_EXERCISE DETAILS_:
Copy exactly, from the beginning of the material below, every line up to and including the one holding "只捡拾可带走的小海鲜，不踩踏海藻、不恶意翻", with the pictures left out.
=== EXTRACTED MATERIAL ===
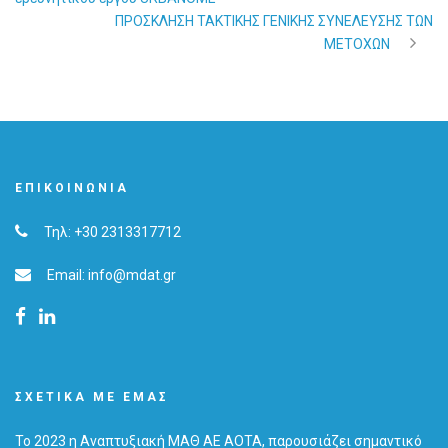
ΠΡΟΣΚΛΗΣΗ ΤΑΚΤΙΚΗΣ ΓΕΝΙΚΗΣ ΣΥΝΕΛΕΥΣΗΣ ΤΩΝ
ΜΕΤΟΧΩΝ
ΕΠΙΚΟΙΝΩΝΊΑ
Τηλ: +30 2313317712
Email: info@mdat.gr
ΣΧΕΤΙΚΆ ΜΕ ΕΜΆΣ
Το 2023 η Αναπτυξιακή ΜΑΘ ΑΕ ΑΟΤΑ, παρουσιάζει σημαντικό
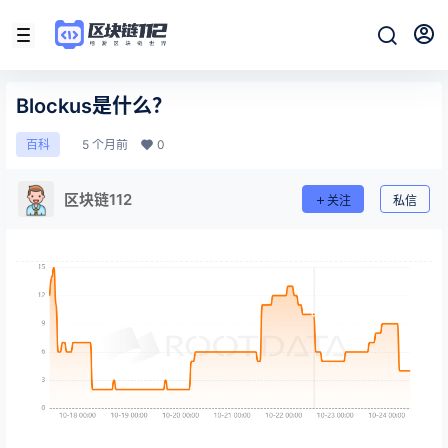
Blockus是什么？
5 个月前
0
百科
区块链112
关注
私信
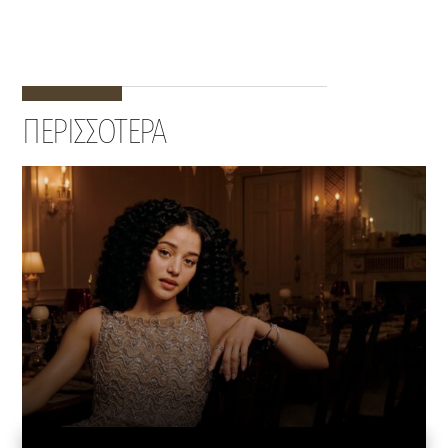
ΠΕΡΙΣΣΟΤΕΡΑ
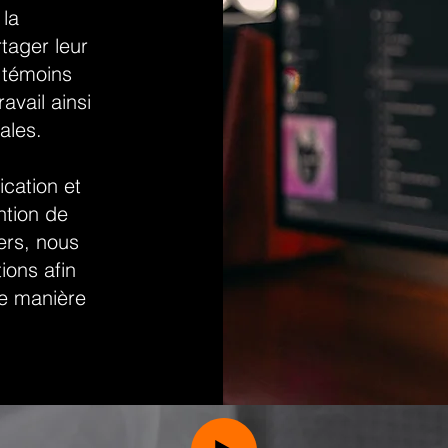
 la
tager leur
s témoins
avail ainsi
nales.
cation et
ntion de
ers, nous
ions afin
ne manière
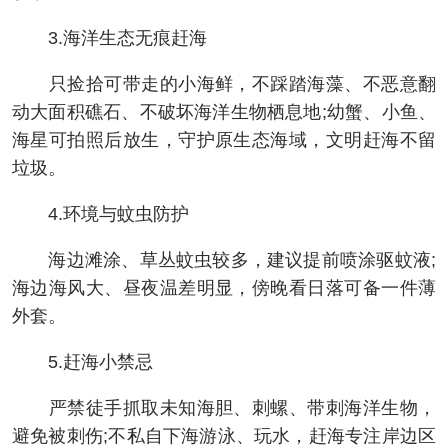
3.海洋生态无痕赶海
只捡拾可带走的小海鲜，不踩踏海藻、不恶意翻
动大面积礁石、不破坏海洋生物栖息地;幼蟹、小鱼、
海星可拍照后放生，守护原生态海域，文明赶海不留
垃圾。
4.环境与蚊虫防护
海边滩涂、草丛蚊虫较多，建议提前喷涂驱蚊液;
海边海风大、昼夜温差明显，傍晚看日落可备一件薄
外套。
5.赶海小禁忌
严禁徒手抓取未知海胆、刺螺、带刺海洋生物，
避免被刺伤;不私自下海游泳、玩水，赶海专注岸边区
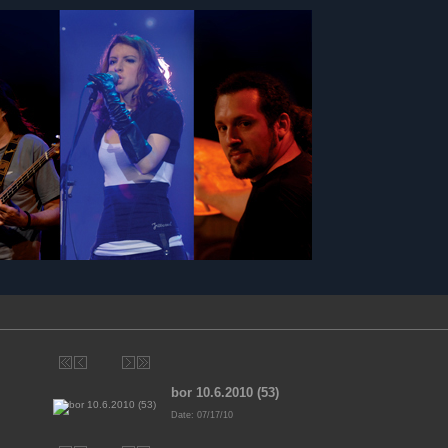
bor 10.6.2010 (53)
Date: 07/17/10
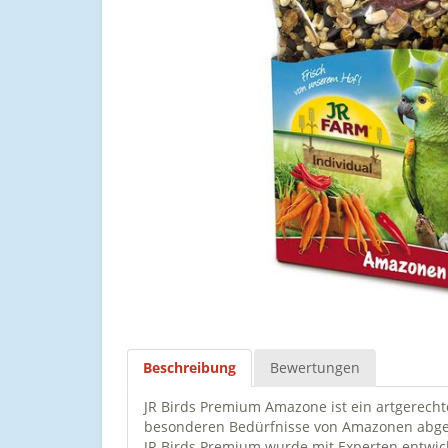
Beschreibung
Bewertungen
JR Birds Premium Amazone ist ein artgerechtes
besonderen Bedürfnisse von Amazonen abges
JR Birds Premium wurde mit Experten entwic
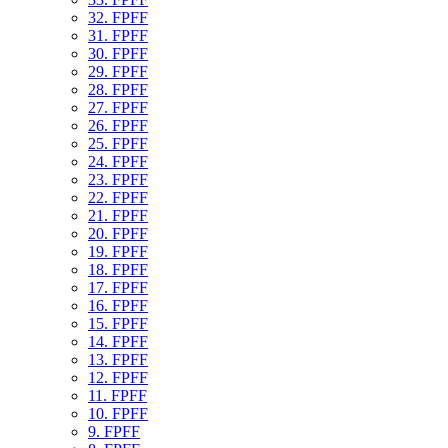
32. FPFF
31. FPFF
30. FPFF
29. FPFF
28. FPFF
27. FPFF
26. FPFF
25. FPFF
24. FPFF
23. FPFF
22. FPFF
21. FPFF
20. FPFF
19. FPFF
18. FPFF
17. FPFF
16. FPFF
15. FPFF
14. FPFF
13. FPFF
12. FPFF
11. FPFF
10. FPFF
9. FPFF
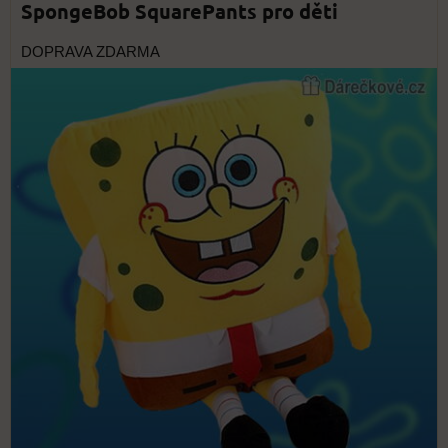
SpongeBob SquarePants pro děti
DOPRAVA ZDARMA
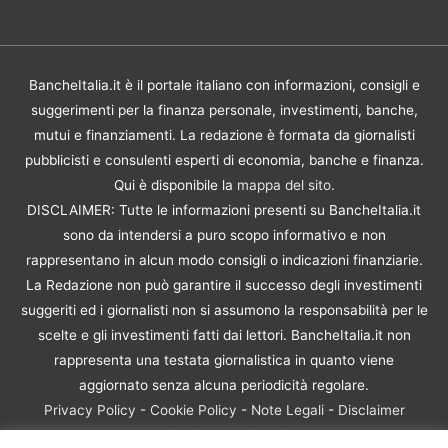
BancheItalia.it è il portale italiano con informazioni, consigli e
suggerimenti per la finanza personale, investimenti, banche,
mutui e finanziamenti. La redazione è formata da giornalisti
pubblicisti e consulenti esperti di economia, banche e finanza.
Qui è disponibile la
mappa del sito
.
DISCLAIMER: Tutte le informazioni presenti su BancheItalia.it
sono da intendersi a puro scopo informativo e non
rappresentano in alcun modo consigli o indicazioni finanziarie.
La Redazione non può garantire il successo degli investimenti
suggeriti ed i giornalisti non si assumono la responsabilità per le
scelte e gli investimenti fatti dai lettori. BancheItalia.it non
rappresenta una testata giornalistica in quanto viene
aggiornato senza alcuna periodicità regolare.
Privacy Policy
-
Cookie Policy
-
Note Legali
-
Disclaimer
Rischio Investimenti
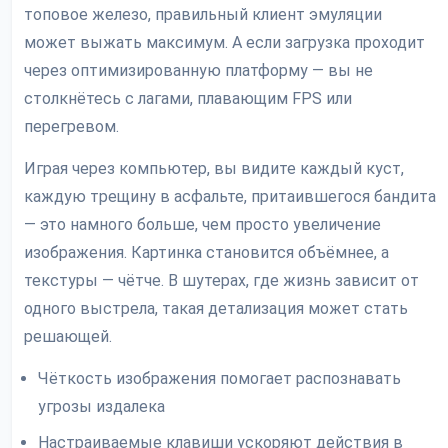
топовое железо, правильный клиент эмуляции
может выжать максимум. А если загрузка проходит
через оптимизированную платформу — вы не
столкнётесь с лагами, плавающим FPS или
перегревом.
Играя через компьютер, вы видите каждый куст,
каждую трещину в асфальте, притаившегося бандита
— это намного больше, чем просто увеличение
изображения. Картинка становится объёмнее, а
текстуры — чётче. В шутерах, где жизнь зависит от
одного выстрела, такая детализация может стать
решающей.
Чёткость изображения помогает распознавать
угрозы издалека
Настраиваемые клавиши ускоряют действия в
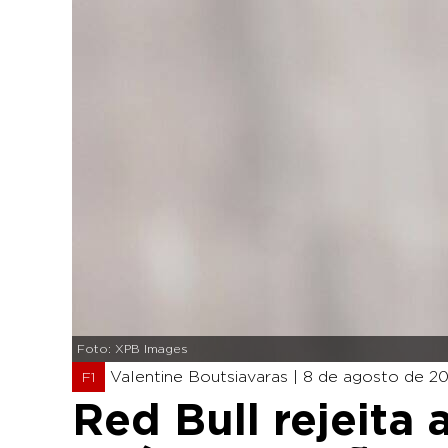
Foto: XPB Images
Valentine Boutsiavaras |
8 de agosto de 20
F1
Red Bull rejeita 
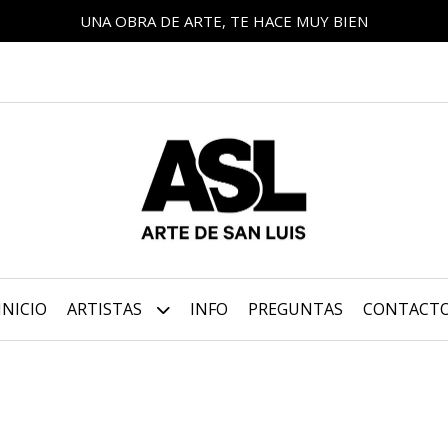
UNA OBRA DE ARTE, TE HACE MUY BIEN
INICIO
ARTISTAS
INFO
PREGUNTAS
CONTACT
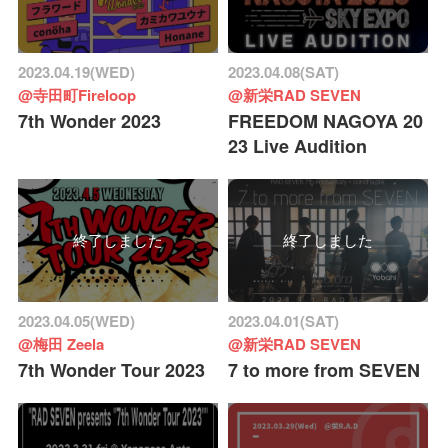
2023.04.19(WED)
2023.04.08(SAT)
@寺田町Fireloop
@新栄RAD SEVEN
7th Wonder 2023
FREEDOM NAGOYA 20
23 Live Audition
終了しました
終了しました
2023.04.05(WED)
2023.04.01(SAT)
@梅田 Zeela
@新栄RAD SEVEN
7th Wonder Tour 2023
7 to more from SEVEN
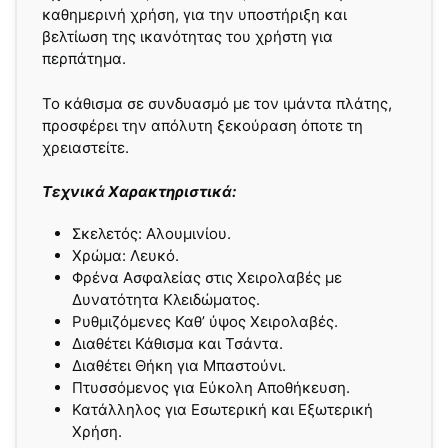
καθημερινή χρήση, για την υποστήριξη και
βελτίωση της ικανότητας του χρήστη για
περπάτημα.
Το κάθισμα σε συνδυασμό με τον ιμάντα πλάτης,
προσφέρει την απόλυτη ξεκούραση όποτε τη
χρειαστείτε.
Τεχνικά Χαρακτηριστικά:
Σκελετός: Αλουμινίου.
Χρώμα: Λευκό.
Φρένα Ασφαλείας στις Χειρολαβές με
Δυνατότητα Κλειδώματος.
Ρυθμιζόμενες Καθ’ ύψος Χειρολαβές.
Διαθέτει Κάθισμα και Τσάντα.
Διαθέτει Θήκη για Μπαστούνι.
Πτυσσόμενος για Εύκολη Αποθήκευση.
Κατάλληλος για Εσωτερική και Εξωτερική
Χρήση.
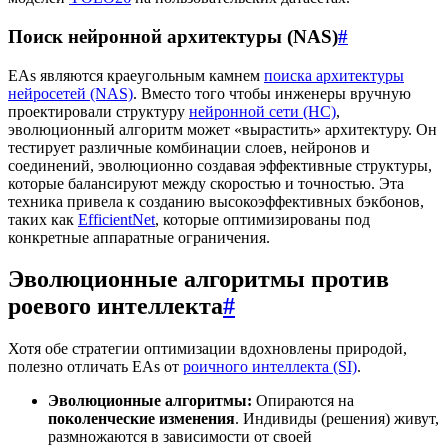
Поиск нейронной архитектуры (NAS)
#
EAs являются краеугольным камнем
поиска архитектуры
нейросетей (NAS)
. Вместо того чтобы инженеры вручную
проектировали структуру
нейронной сети (НС)
,
эволюционный алгоритм может «вырастить» архитектуру. Он
тестирует различные комбинации слоев, нейронов и
соединений, эволюционно создавая эффективные структуры,
которые балансируют между скоростью и точностью. Эта
техника привела к созданию высокоэффективных бэкбонов,
таких как
EfficientNet
, которые оптимизированы под
конкретные аппаратные ограничения.
Эволюционные алгоритмы против
роевого интеллекта
#
Хотя обе стратегии оптимизации вдохновлены природой,
полезно отличать EAs от
роичного интеллекта (SI)
.
Эволюционные алгоритмы:
Опираются на
поколенческие изменения
. Индивиды (решения) живут,
размножаются в зависимости от своей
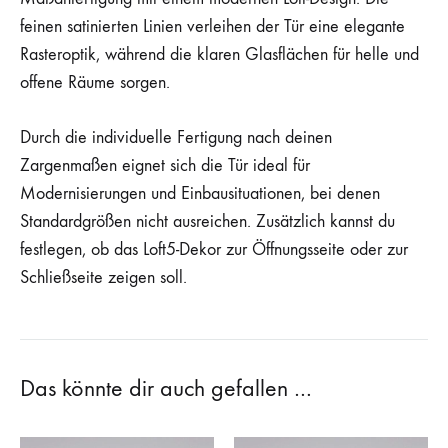
feinen satinierten Linien verleihen der Tür eine elegante
Rasteroptik, während die klaren Glasflächen für helle und
offene Räume sorgen.
Durch die individuelle Fertigung nach deinen
Zargenmaßen eignet sich die Tür ideal für
Modernisierungen und Einbausituationen, bei denen
Standardgrößen nicht ausreichen. Zusätzlich kannst du
festlegen, ob das Loft5-Dekor zur Öffnungsseite oder zur
Schließseite zeigen soll.
Das könnte dir auch gefallen …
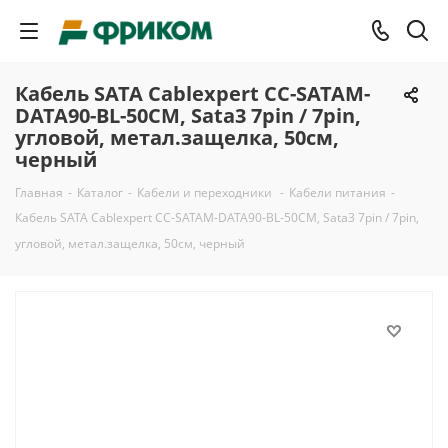
Кабель SATA Cablexpert CC-SATAM-
DATA90-BL-50CM, Sata3 7pin / 7pin,
угловой, метал.защелка, 50см,
черный
Главная
-
Каталог
-
Кабели и переходники
-
Кабели питания
-
Кабель SATA Cablexpert CC-SATAM-DATA90-BL-50CM, Sata3 7pin / 7pin,
угловой, метал.защелка, 50см, черный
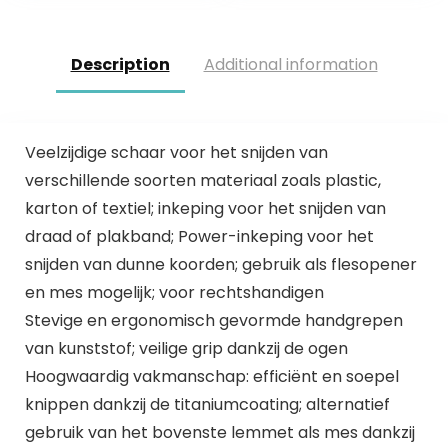
waterbasis…
Description
Additional information
Veelzijdige schaar voor het snijden van
verschillende soorten materiaal zoals plastic,
karton of textiel; inkeping voor het snijden van
draad of plakband; Power-inkeping voor het
snijden van dunne koorden; gebruik als flesopener
en mes mogelijk; voor rechtshandigen
Stevige en ergonomisch gevormde handgrepen
van kunststof; veilige grip dankzij de ogen
Hoogwaardig vakmanschap: efficiënt en soepel
knippen dankzij de titaniumcoating; alternatief
gebruik van het bovenste lemmet als mes dankzij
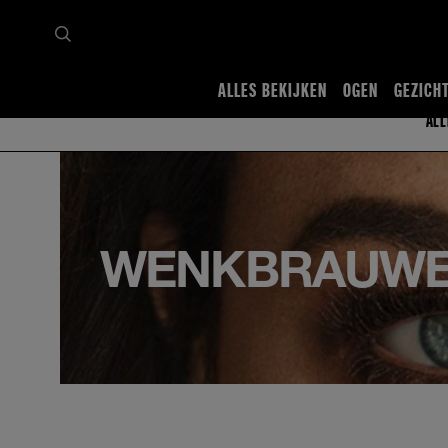
ALLES BEKIJKEN
OGEN
GEZICH
ALL
WENKBRAUW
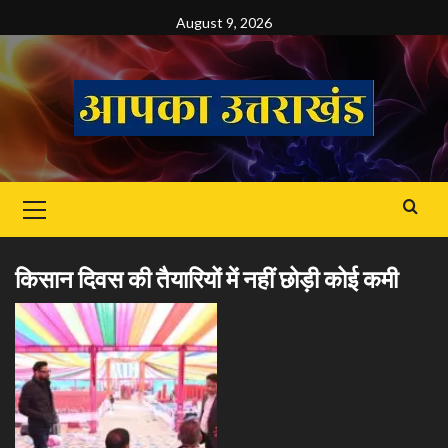
Skip
August 9, 2026
to
content
Primary
Menu
किसान दिवस की तैयारियों में नहीं छोड़ी कोई कमी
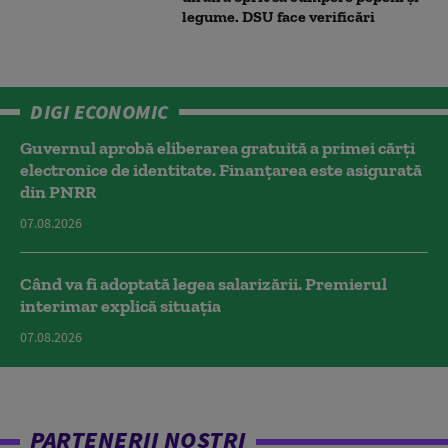
legume. DSU face verificări
DIGI ECONOMIC
Guvernul aprobă eliberarea gratuită a primei cărţi
electronice de identitate. Finanțarea este asigurată
din PNRR
07.08.2026
Când va fi adoptată legea salarizării. Premierul
interimar explică situația
07.08.2026
PARTENERII NOȘTRI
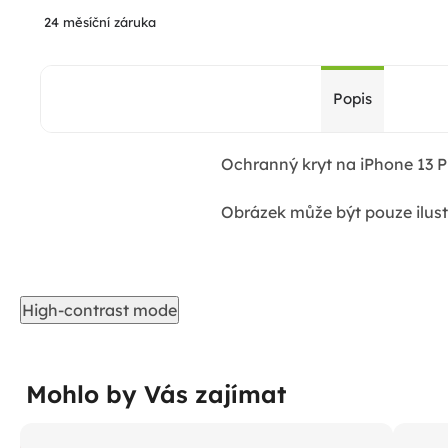
24 měsíční záruka
Popis
Ochranný kryt na iPhone 13 P
Obrázek může být pouze ilust
High-contrast mode
Mohlo by Vás zajímat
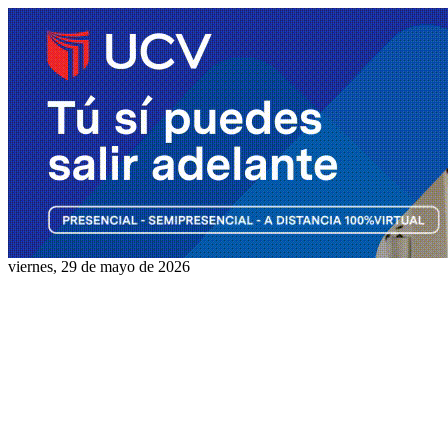
viernes, 29 de mayo de 2026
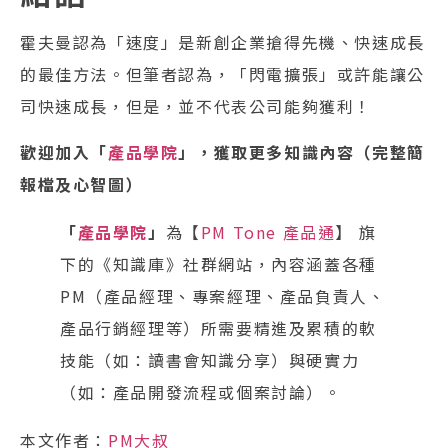
霍夫曼認為「速度」是新創企業搶得先機、快速成長
的最佳方法。但筆者認為，「閃電擴張」或許能讓公
司快速成長，但是，並不代表公司能夠獲利！
歡迎加入「
產品學院
」，獲取更多知識內容（完整簡
報檔及心智圖）
「
產品學院
」
為【
PM Tone 產品通
】 旗
下的《知識庫》社群網站，內容涵蓋各種
PM（產品經理、專案經理、產品負責人、
產品行銷經理等）所需要精進及累積的軟
技能（如：讀書會知識分享）與硬實力
（如：產品開發流程或個案討論）。
本文作者：
PM大叔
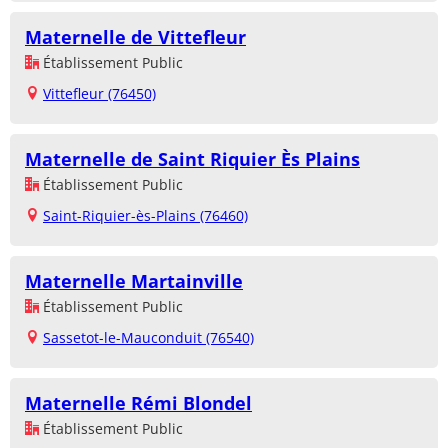
Maternelle de Vittefleur
Établissement Public
Vittefleur (76450)
Maternelle de Saint Riquier Ès Plains
Établissement Public
Saint-Riquier-ès-Plains (76460)
Maternelle Martainville
Établissement Public
Sassetot-le-Mauconduit (76540)
Maternelle Rémi Blondel
Établissement Public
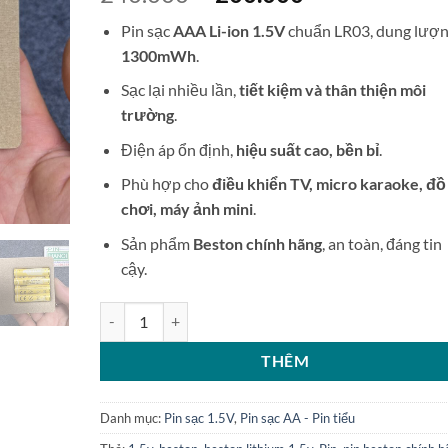
gốc
hiện
Pin sạc
AAA Li-ion 1.5V
chuẩn LR03, dung lượ
là:
tại
1300mWh
.
240.000 ₫.
là:
200.000 ₫.
Sạc lại nhiều lần,
tiết kiệm và thân thiện môi
trường
.
Điện áp ổn định,
hiệu suất cao, bền bỉ
.
Phù hợp cho
điều khiển TV, micro karaoke, đồ
chơi, máy ảnh mini
.
Sản phẩm
Beston chính hãng
, an toàn, đáng tin
cậy.
Bộ 4 pin đũa sạc Beston AAA Li-ion 1.5V 1300mWh LR0
THÊM
Danh mục:
Pin sạc 1.5V
,
Pin sạc AA - Pin tiểu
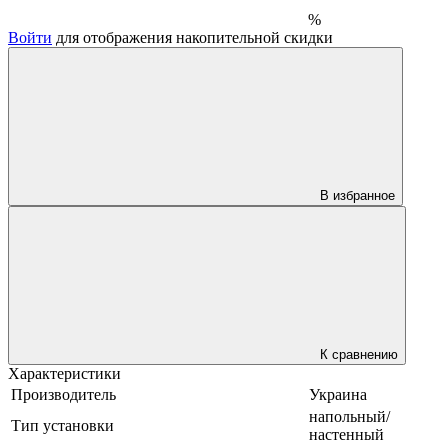
%
Войти
для отображения накопительной скидки
В избранное
К сравнению
Характеристики
Производитель
Украина
напольный/
Тип установки
настенный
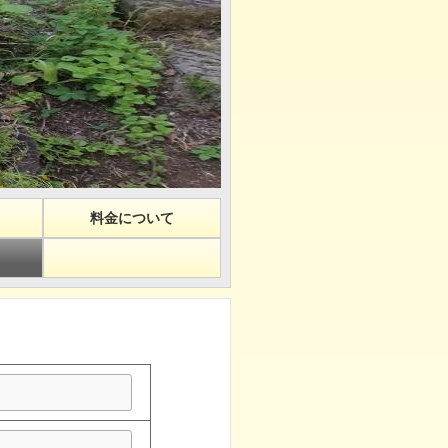
料金について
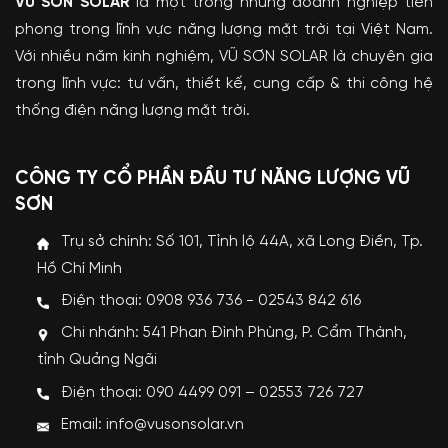
VŨ SƠN SOLAR
là một trong những doanh nghiệp tiên
phong trong lĩnh vực năng lượng mặt trời tại Việt Nam.
Với nhiều năm kinh nghiệm, VŨ SƠN SOLAR là chuyên gia
trong lĩnh vực: tư vấn, thiết kế, cung cấp & thi công hệ
thống điện năng lượng mặt trời.
CÔNG TY CỔ PHẦN ĐẦU TƯ NĂNG LƯỢNG VŨ
SƠN
Trụ sở chính: Số 101, Tỉnh lộ 44A, xã Long Điền, Tp.
Hồ Chí Minh
Điện thoại: 0908 936 736 - 02543 842 616
Chi nhánh: 541 Phan Đình Phùng, P. Cẩm Thành,
tỉnh Quảng Ngãi
Điện thoại: 090 4499 091 – 02553 726 727
Email: info@vusonsolar.vn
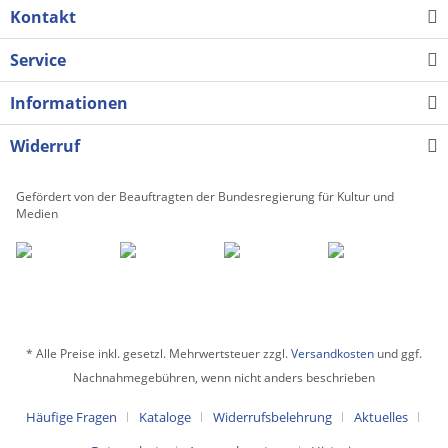
Kontakt
Service
Informationen
Widerruf
Gefördert von der Beauftragten der Bundesregierung für Kultur und
Medien
* Alle Preise inkl. gesetzl. Mehrwertsteuer zzgl.
Versandkosten
und ggf.
Nachnahmegebühren, wenn nicht anders beschrieben
Häufige Fragen
Kataloge
Widerrufsbelehrung
Aktuelles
===
_WRITTEN ANSWER_:
ΠΡΟΣΚΛΗΣΗ ΤΑΚΤΙΚΗΣ ΓΕΝΙΚΗΣ ΣΥΝΕΛΕΥΣΗΣ ΤΩΝ
ΜΕΤΟΧΩΝ
ΕΠΙΚΟΙΝΩΝΊΑ
Τηλ: +30 2313317712
Email: info@mdat.gr
ΣΧΕΤΙΚΆ ΜΕ ΕΜΆΣ
Το 2023 η Αναπτυξιακή ΜΑΘ ΑΕ ΑΟΤΑ, παρουσιάζει σημαντικό
Blockus是什么？
5 个月前
0
百科
区块链112
关注
私信
ΠΕΡΙΣΣΟΤΕΡΑ
 la
tager leur
s témoins
avail ainsi
nales.
cation et
ntion de
ers, nous
ions afin
ne manière
3.海洋生态无痕赶海
只捡拾可带走的小海鲜，不踩踏海藻、不恶意翻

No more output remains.